**TASK BRIEF**.
Please condense the paragraph beginning "This ski town is known" in the sledding hills article below into a short bulleted list that keeps its main facts.

**EXTRACT PROVIDED**.
============================================================

Winter is coming and one of the best ways to enjoy the cold snowy weather is to bundle up and go play in it, whatever age you are. Luckily you don’t need any special skills to enjoy the snow, indeed all you need is a sled. Tobogganing, sledding, whatever you want to call it is one of the most popular free winter activities that can put a huge smile on your face, no matter what age you are. Here in North America there are some pretty epic sledding hills that will shoot your down at colorful speeds and leave you breathless. Getting up is the only hard part here. From Ontario to Colorado to Halifax to Ottawa, we have rounded up the best 8 sledding hills in North America.

8. Firecracker Hill – Telluride, Colorado

This ski town is known for it’s awesome powder, incredible resorts and laid back feel but skiing just isn’t the only thing you can do here. The town may not have an official sledding park but one local hill is where to go to get your sled on. On the southern side of Telluride Town Park lies Firecracker Hill, follow the orange cones that the city puts out to mark the walking path to the hill. Don’t worry if you don’t have own your sled, the Telluride Nordic Center will rent you one for just a few bucks a day. You will find a mix of locals and visitors at this hill, riding anything from GT snow racers to saucers to mini snowboards. Obey the signs, recognize this is avalanche country and slide down this awesome hill in the ski town of Telluride.

============================================================

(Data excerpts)
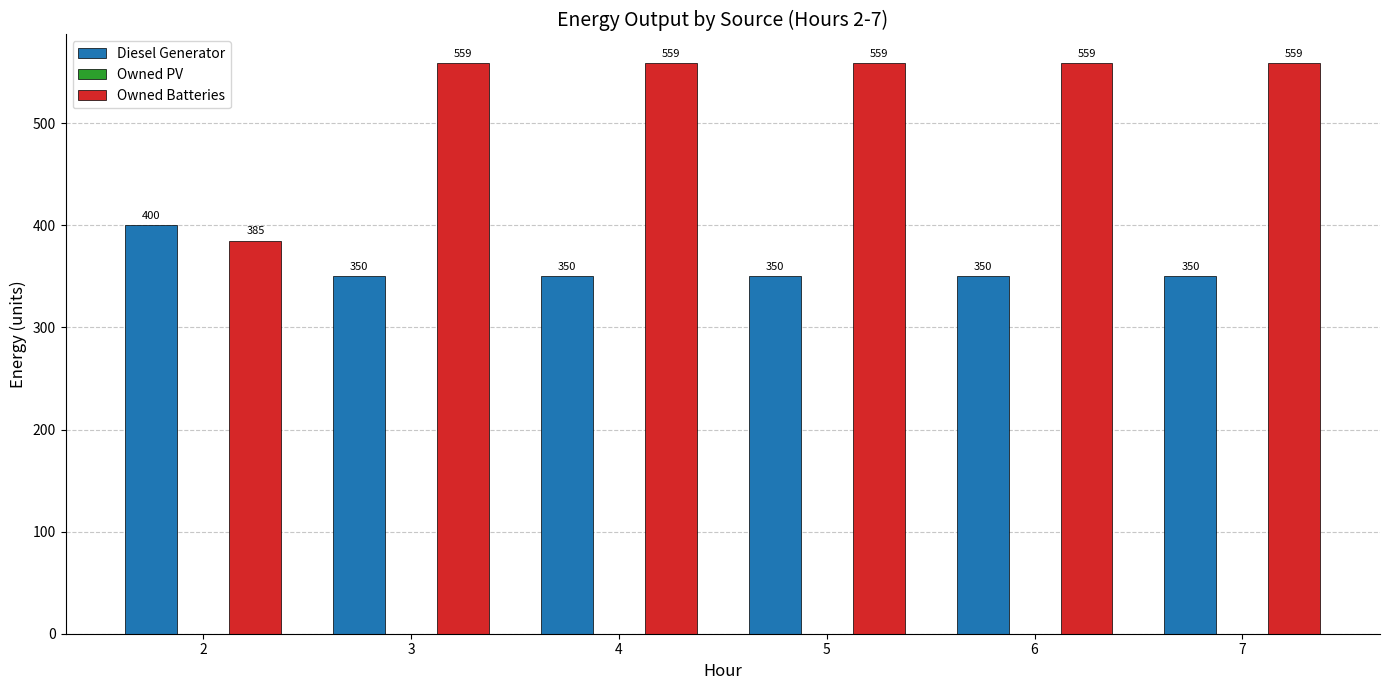

How many groups of bars are there?

6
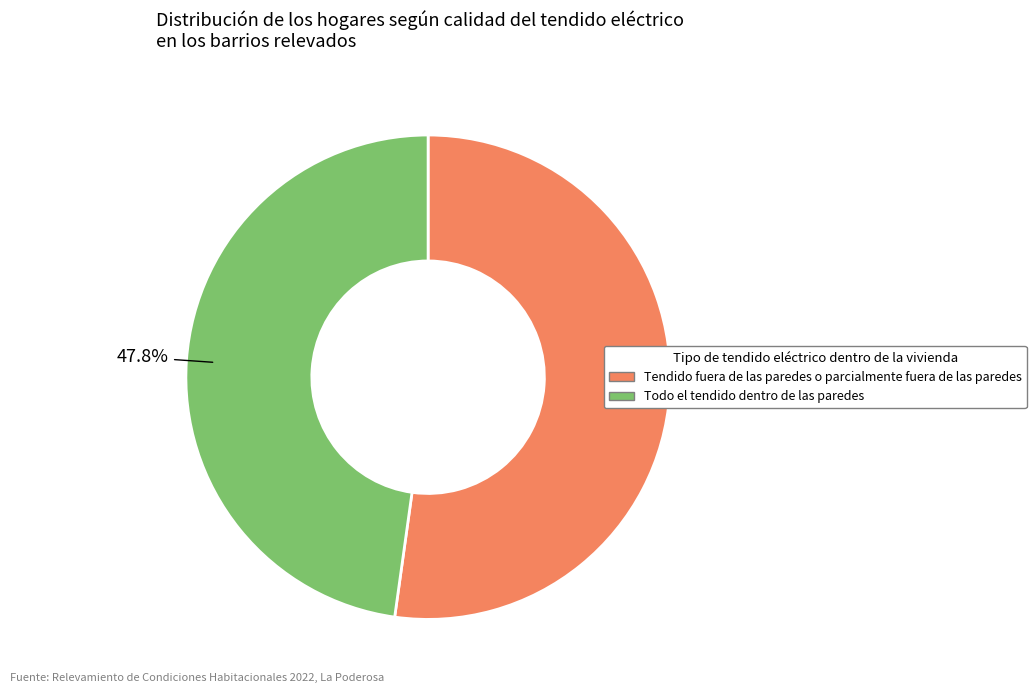

Does any single category account for the majority?

Yes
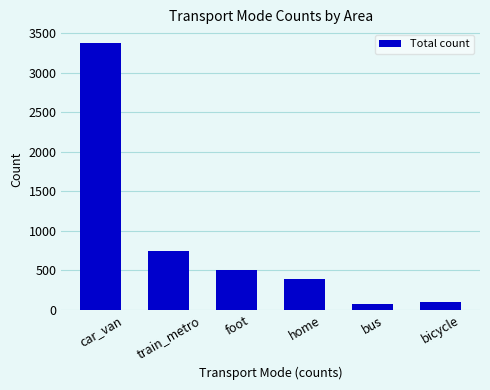

What is the difference between the values at bicycle and foot?

403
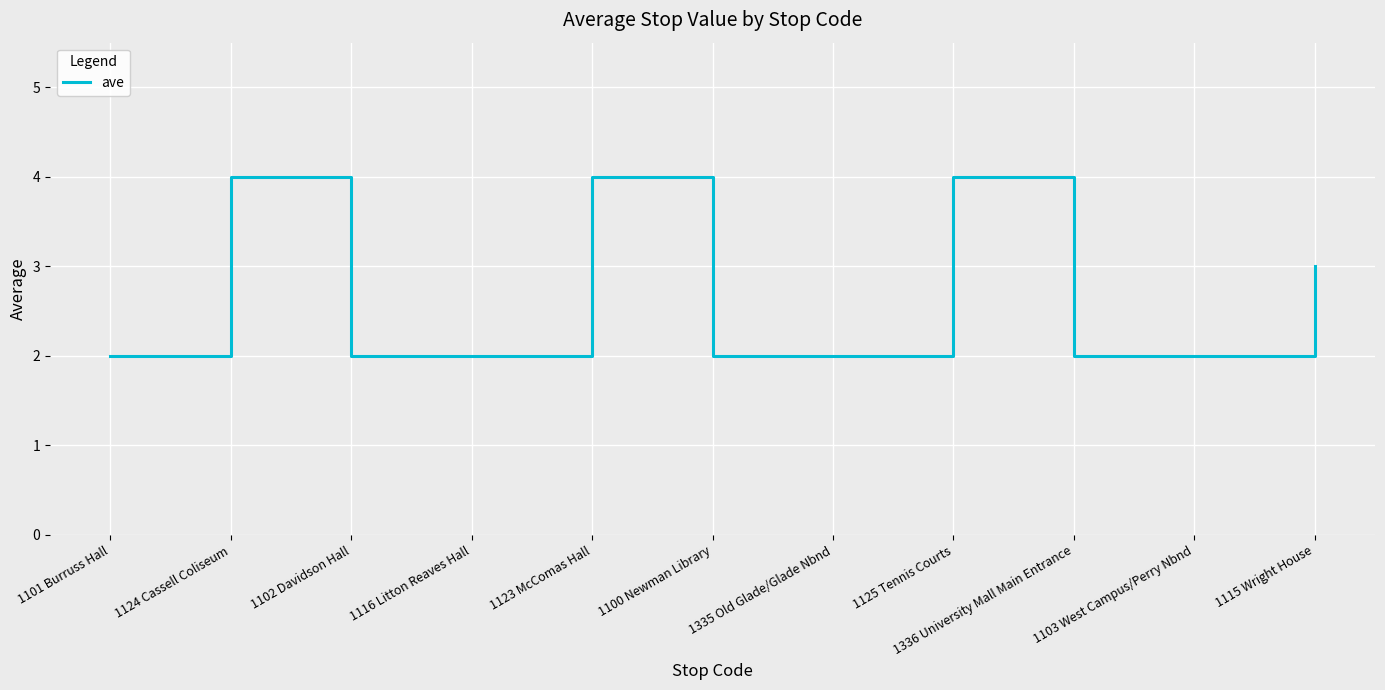

Count the number of categories in the chart.

11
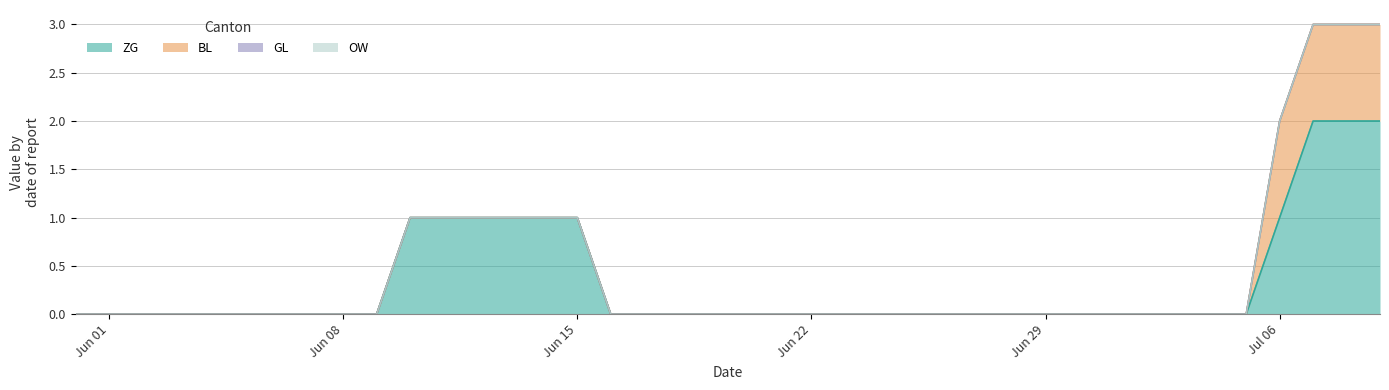

What position from the right is 2020-06-30?

10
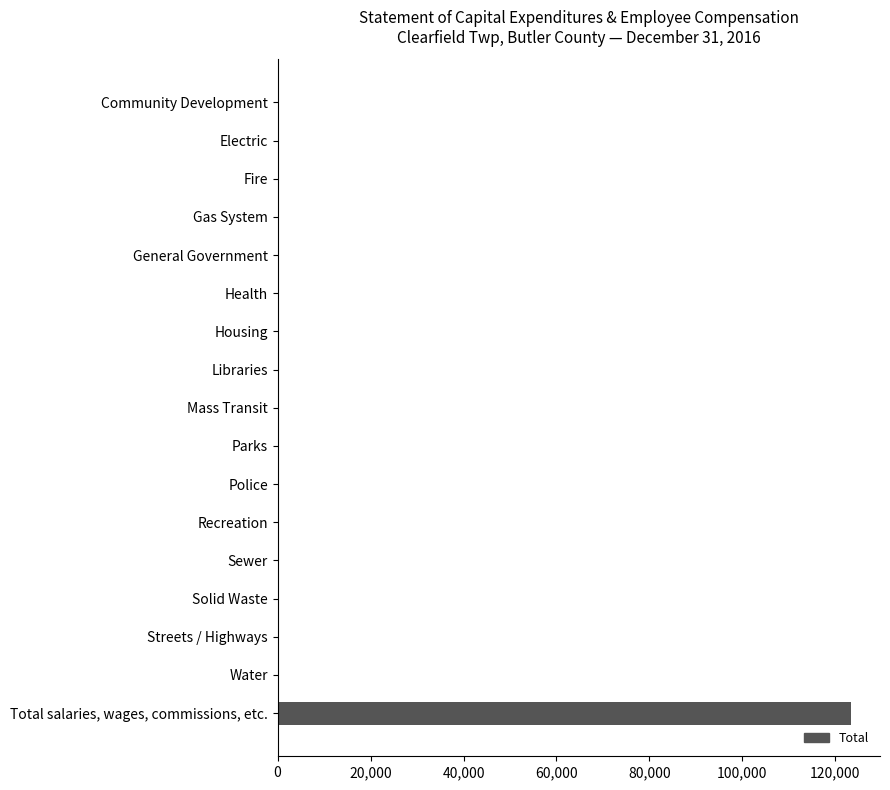

The chart shows a value of 0 at Water. True or false?

True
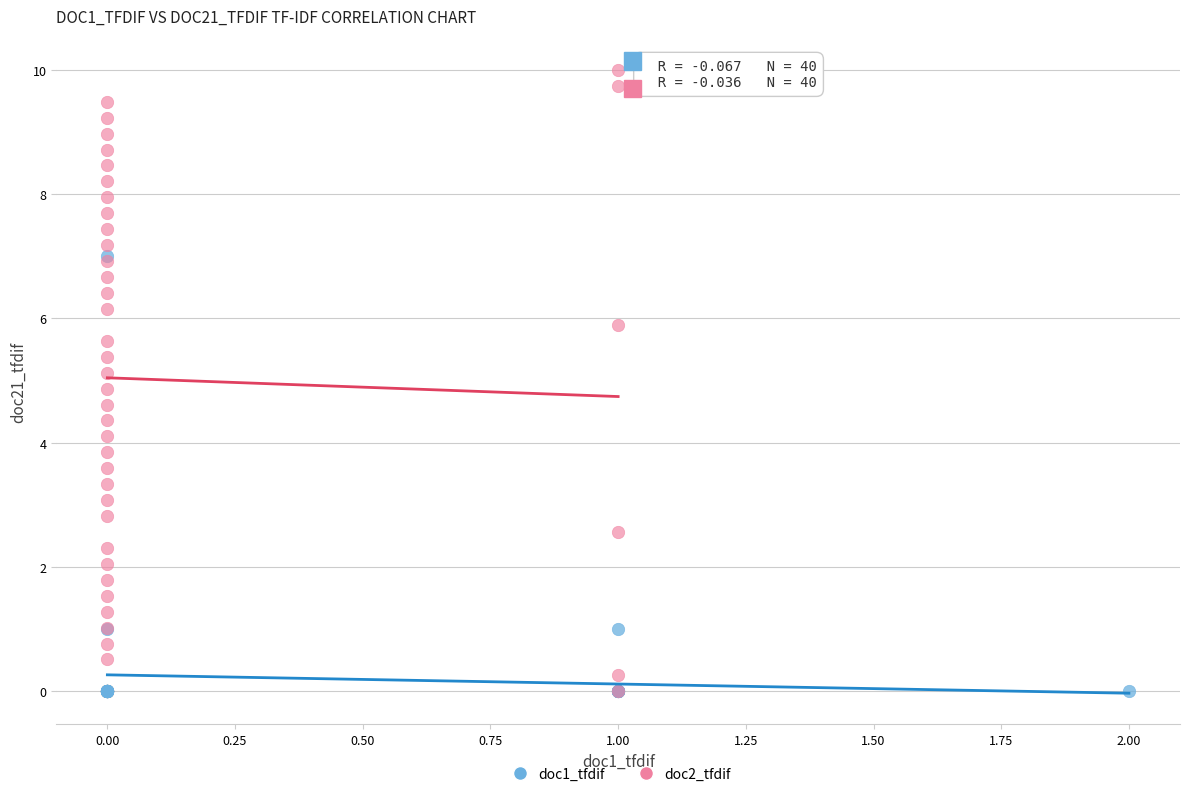

Which series reaches the maximum Y coordinate?

doc2_tfdif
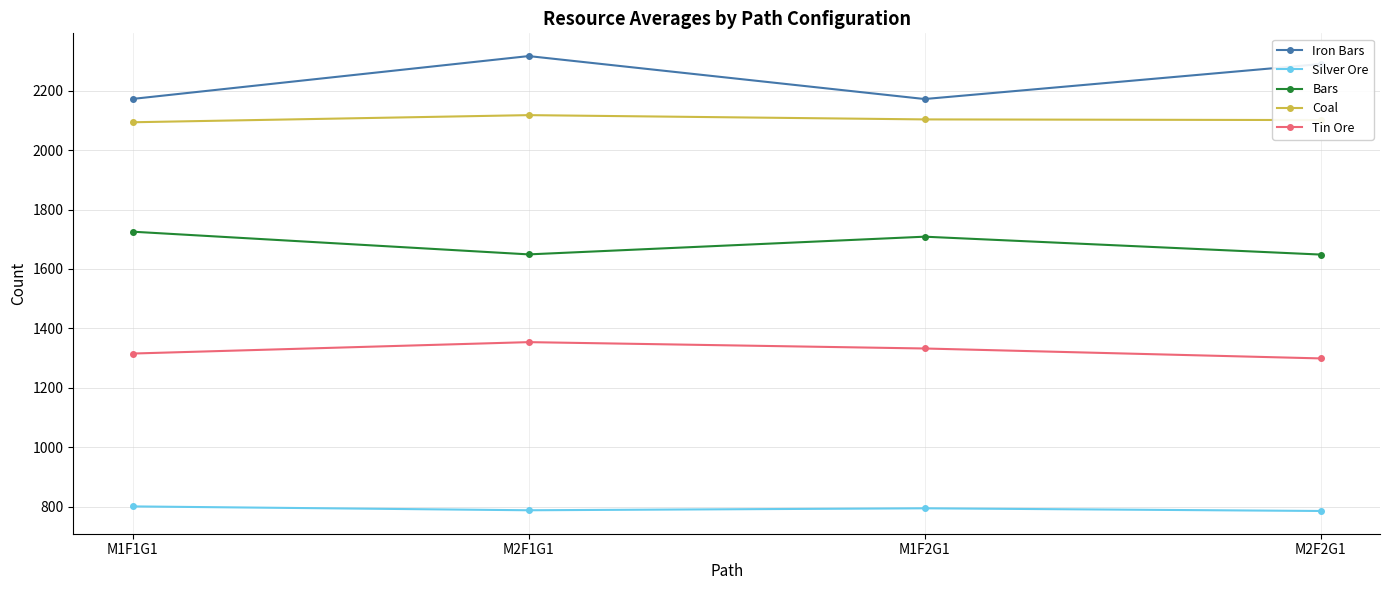

What are all the series names shown in the legend?

Iron Bars, Silver Ore, Bars, Coal, Tin Ore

============================================================

**EXERCISE SOLUTION**.
- Telluride is a ski town known for its powder, resorts and laid-back feel, but skiing isn't the only thing to do there.
- The town has no official sledding park; the local spot is Firecracker Hill, on the southern side of Telluride Town Park.
- Orange cones put out by the city mark the walking path to the hill.
- The Telluride Nordic Center rents sleds for a few dollars a day.
- Both locals and visitors use the hill, riding everything from GT snow racers to saucers to mini snowboards.
- Sledders should obey the signs and keep in mind that this is avalanche country.